해당 그림은 uint8로 Quantization하는 과정을 보여줍니다.

그래서 TFLite에서는 다음과 같은 Quantization 방법론을 제공합니다.

총 4가지의 Technique를 TFLite에서 제공합니다. 크게 보면 Post-Training Quantization과 Quantization Aware Training두 개로 나뉘는 것을 볼 수 있습니다.
그럼 먼저 Post-Training Quantization 알아봐요.

2. Post-Training Quantization (PTQ)

PTQ는 해석 그대로 training 후에 Quantization하겠다는 말입니다. 그래서 already-trained된 float TF model을 대상으로 Quantization하게됩니다.
TF Lite에서는 이전 글에서 설명드린 Tensorflow Lite Converter을 이용하여 PTQ를 합니다.

PTQ방법론에서는 위의 표와 같이 3가지의 option과 그에 대한 장점이 있어요.

하지만, PTQ는 training후에 quantization을 하므로 model이 작을 수록 information loss가 크며, 이는 accuracy loss로 이어진다고 합니다.
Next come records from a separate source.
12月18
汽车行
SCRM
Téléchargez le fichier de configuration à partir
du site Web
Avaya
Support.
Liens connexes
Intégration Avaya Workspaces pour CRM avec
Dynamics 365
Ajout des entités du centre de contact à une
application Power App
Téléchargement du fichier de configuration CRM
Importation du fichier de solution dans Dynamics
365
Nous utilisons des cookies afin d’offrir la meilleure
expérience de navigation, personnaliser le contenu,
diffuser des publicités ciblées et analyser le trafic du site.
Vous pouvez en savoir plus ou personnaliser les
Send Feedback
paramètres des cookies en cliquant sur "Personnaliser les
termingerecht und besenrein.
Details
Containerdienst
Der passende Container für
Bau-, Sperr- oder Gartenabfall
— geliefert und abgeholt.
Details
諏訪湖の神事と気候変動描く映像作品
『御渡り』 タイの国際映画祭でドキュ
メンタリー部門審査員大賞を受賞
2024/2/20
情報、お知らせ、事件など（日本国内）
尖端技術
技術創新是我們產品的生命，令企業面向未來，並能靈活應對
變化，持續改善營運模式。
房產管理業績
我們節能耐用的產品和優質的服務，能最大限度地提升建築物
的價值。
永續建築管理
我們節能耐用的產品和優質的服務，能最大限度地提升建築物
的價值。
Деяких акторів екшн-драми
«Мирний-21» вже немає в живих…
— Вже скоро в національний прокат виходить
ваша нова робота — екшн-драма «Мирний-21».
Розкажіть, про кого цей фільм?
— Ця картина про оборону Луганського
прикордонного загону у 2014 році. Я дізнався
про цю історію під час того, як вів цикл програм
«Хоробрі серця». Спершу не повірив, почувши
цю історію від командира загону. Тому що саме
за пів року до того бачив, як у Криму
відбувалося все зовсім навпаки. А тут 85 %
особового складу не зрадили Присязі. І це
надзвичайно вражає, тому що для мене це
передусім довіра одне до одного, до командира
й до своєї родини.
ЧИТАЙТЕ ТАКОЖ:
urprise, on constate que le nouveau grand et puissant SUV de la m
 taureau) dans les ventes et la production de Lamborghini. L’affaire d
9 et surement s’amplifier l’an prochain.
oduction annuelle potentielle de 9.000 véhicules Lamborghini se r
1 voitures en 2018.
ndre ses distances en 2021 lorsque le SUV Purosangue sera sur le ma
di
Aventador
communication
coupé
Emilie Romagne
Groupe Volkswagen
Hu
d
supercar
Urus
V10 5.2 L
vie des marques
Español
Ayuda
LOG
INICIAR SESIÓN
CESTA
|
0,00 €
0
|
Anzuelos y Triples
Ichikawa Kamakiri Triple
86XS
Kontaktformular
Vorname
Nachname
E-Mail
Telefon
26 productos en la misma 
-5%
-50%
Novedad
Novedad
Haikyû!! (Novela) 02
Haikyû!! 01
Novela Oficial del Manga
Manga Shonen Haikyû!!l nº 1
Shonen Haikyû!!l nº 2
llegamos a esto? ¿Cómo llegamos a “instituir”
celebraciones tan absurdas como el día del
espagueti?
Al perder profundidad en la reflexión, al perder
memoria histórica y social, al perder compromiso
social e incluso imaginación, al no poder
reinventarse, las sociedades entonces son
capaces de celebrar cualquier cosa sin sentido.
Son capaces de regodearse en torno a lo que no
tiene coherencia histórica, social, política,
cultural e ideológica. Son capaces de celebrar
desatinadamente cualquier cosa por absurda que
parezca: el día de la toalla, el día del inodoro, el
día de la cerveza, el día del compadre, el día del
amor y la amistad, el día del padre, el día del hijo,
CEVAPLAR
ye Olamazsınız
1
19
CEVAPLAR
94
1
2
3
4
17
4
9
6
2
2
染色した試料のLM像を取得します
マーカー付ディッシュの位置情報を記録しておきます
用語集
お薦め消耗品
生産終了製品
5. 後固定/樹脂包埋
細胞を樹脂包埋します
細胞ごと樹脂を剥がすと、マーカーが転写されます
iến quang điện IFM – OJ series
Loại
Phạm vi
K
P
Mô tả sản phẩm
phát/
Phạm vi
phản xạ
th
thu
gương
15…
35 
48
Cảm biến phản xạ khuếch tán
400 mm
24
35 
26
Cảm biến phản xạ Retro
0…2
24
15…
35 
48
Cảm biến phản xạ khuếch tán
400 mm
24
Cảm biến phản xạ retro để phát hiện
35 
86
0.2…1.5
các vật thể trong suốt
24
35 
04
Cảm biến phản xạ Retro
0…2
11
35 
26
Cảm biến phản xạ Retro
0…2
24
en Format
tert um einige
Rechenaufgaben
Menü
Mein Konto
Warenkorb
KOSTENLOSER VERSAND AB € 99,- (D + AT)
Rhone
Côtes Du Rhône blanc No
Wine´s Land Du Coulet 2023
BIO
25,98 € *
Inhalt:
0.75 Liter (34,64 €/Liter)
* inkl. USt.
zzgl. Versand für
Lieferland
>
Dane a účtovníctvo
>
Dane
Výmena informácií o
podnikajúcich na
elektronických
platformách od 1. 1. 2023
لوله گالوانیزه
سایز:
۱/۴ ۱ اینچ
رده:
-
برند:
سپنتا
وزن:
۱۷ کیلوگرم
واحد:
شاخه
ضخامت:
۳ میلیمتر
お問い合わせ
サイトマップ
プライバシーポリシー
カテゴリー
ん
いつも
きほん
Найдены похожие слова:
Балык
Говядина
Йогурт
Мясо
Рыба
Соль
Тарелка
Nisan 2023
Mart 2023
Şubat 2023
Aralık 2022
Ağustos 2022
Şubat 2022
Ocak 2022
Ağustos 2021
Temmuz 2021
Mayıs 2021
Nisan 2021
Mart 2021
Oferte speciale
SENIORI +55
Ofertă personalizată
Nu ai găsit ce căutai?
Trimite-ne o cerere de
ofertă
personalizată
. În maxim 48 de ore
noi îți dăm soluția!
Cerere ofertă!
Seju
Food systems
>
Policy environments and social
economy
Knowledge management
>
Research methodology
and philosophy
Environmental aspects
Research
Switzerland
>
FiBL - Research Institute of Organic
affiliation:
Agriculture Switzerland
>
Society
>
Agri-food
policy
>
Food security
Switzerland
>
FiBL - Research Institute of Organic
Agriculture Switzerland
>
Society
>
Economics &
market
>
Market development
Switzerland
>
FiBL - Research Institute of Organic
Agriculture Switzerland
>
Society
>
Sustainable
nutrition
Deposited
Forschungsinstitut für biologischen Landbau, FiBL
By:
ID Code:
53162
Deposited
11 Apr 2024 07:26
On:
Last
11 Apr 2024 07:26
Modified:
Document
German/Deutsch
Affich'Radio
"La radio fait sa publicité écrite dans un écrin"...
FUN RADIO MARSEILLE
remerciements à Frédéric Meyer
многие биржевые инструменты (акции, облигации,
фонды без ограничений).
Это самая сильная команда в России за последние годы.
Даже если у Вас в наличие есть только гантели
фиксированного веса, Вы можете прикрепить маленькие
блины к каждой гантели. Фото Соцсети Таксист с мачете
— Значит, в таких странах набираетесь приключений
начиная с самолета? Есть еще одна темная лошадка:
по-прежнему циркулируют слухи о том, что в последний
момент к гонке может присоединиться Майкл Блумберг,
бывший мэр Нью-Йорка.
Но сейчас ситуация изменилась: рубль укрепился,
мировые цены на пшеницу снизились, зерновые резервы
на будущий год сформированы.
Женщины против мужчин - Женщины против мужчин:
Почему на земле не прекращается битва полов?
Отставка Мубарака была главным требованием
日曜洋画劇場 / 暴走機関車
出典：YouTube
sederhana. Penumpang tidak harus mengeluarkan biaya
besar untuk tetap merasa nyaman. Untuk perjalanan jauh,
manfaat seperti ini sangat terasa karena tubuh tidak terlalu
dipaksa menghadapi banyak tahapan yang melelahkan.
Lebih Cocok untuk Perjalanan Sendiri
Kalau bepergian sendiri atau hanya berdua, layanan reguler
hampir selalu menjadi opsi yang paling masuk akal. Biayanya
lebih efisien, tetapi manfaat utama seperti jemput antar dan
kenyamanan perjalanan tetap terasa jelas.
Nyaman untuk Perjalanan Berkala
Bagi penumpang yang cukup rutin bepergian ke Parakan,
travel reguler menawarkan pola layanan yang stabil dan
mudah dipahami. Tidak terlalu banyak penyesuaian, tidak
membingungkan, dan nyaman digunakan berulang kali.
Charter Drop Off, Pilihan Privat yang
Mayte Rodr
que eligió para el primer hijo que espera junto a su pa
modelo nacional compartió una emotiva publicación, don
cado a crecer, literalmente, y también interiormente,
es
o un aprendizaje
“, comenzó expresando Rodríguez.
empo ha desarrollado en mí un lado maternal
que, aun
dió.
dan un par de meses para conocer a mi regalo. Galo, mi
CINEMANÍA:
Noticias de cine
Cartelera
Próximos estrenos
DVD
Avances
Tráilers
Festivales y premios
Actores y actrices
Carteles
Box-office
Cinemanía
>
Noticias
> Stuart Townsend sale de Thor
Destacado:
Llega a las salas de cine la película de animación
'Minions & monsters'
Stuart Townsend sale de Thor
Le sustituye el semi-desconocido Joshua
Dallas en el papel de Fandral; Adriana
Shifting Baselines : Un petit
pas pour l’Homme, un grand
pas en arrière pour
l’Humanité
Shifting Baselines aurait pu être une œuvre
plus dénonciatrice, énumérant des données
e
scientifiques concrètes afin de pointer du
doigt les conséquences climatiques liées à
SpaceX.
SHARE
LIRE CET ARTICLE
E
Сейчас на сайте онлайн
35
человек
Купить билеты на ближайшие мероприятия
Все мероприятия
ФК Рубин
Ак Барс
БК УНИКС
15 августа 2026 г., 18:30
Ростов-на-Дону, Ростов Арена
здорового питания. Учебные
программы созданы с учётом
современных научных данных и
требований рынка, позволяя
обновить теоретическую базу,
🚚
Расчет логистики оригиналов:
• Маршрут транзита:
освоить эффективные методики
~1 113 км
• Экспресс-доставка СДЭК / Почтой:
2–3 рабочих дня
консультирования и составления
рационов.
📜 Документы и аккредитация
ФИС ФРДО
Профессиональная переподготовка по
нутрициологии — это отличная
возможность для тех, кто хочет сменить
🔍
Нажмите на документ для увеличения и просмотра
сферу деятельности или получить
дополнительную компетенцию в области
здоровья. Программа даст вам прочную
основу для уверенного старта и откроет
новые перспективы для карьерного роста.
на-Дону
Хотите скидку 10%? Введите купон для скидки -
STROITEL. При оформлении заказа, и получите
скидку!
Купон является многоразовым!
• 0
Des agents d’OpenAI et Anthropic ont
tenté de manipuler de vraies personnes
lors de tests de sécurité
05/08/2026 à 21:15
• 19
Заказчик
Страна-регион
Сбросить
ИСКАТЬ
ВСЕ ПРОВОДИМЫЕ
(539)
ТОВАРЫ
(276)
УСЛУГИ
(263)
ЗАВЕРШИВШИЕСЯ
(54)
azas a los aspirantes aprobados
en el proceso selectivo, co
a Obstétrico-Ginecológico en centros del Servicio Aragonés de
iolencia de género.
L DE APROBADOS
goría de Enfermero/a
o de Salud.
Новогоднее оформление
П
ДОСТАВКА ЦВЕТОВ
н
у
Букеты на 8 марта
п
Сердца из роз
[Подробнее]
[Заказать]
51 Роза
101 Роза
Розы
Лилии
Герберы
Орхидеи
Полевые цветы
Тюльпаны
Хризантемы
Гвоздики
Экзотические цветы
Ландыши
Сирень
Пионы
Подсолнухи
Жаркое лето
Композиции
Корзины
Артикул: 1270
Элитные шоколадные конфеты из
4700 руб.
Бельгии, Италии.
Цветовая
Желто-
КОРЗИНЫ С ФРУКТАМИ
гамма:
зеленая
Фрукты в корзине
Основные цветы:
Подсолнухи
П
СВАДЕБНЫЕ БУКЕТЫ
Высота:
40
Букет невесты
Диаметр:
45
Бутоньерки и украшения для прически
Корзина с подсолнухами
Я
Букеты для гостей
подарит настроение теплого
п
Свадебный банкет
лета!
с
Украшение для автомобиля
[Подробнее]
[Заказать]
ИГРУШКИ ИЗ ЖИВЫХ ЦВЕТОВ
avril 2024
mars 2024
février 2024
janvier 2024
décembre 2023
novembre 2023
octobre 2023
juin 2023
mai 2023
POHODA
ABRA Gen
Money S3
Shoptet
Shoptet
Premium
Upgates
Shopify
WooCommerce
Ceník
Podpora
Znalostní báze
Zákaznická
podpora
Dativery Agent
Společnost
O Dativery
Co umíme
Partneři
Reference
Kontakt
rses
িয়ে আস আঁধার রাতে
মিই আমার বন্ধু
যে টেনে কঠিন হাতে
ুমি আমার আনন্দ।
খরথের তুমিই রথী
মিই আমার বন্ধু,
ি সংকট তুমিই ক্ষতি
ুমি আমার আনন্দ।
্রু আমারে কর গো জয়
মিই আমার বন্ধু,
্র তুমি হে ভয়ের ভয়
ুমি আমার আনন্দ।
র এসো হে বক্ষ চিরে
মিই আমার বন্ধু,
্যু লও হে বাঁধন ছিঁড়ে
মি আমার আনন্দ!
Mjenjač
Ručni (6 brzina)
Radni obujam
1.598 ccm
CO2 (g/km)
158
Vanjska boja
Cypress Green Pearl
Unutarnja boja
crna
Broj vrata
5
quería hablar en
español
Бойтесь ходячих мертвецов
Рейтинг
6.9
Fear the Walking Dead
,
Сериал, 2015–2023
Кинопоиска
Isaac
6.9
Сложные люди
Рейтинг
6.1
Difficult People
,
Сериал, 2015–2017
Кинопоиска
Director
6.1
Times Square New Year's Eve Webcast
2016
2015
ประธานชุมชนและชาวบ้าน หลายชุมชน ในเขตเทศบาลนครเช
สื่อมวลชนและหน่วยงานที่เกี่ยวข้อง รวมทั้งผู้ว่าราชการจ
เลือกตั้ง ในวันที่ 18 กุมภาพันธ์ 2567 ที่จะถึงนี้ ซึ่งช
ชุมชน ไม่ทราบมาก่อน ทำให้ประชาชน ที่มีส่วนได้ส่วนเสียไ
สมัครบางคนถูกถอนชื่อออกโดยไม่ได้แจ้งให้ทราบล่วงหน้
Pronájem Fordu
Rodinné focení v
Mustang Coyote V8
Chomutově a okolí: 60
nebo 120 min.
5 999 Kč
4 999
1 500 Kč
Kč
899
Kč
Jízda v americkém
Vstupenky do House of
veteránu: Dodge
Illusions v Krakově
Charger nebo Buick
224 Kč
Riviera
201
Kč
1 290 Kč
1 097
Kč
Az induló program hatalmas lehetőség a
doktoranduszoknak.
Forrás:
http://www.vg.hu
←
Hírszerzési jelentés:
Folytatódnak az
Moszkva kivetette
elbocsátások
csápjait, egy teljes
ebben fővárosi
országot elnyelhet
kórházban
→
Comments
하나하나 example code도 돌려보며 자세히 알아봐요.

2.1 Dynamic range quantization

기본적으로 PTQ는 quantized kernels을 이용해서 model의 weights들만 float32에서 int8로 바꾸게 됩니다. 그리고, inference시에만 floating-point kernel를 이용해여 weights를 int8을 float32로 convert됩니다. (해당 Floating-point kernel연산은캐싱되기 때문에 연산속도를 줄이게 됩니다.)
여기서 Dynamic range quantization의 특징은 Activation이 항상 floating point로 저장되어져 있다는 것입니다. 그래서 quantized kernels processing을 지원하는 operator의 경우에는 activation을 processing전에 dynamic하게 8bit로 quantized하고 processing후에 다시 dequantization하게 됩니다. (여기서 processing이란 input image가 들어오고 모델 layer들을 통과하는 것을 말합니다.)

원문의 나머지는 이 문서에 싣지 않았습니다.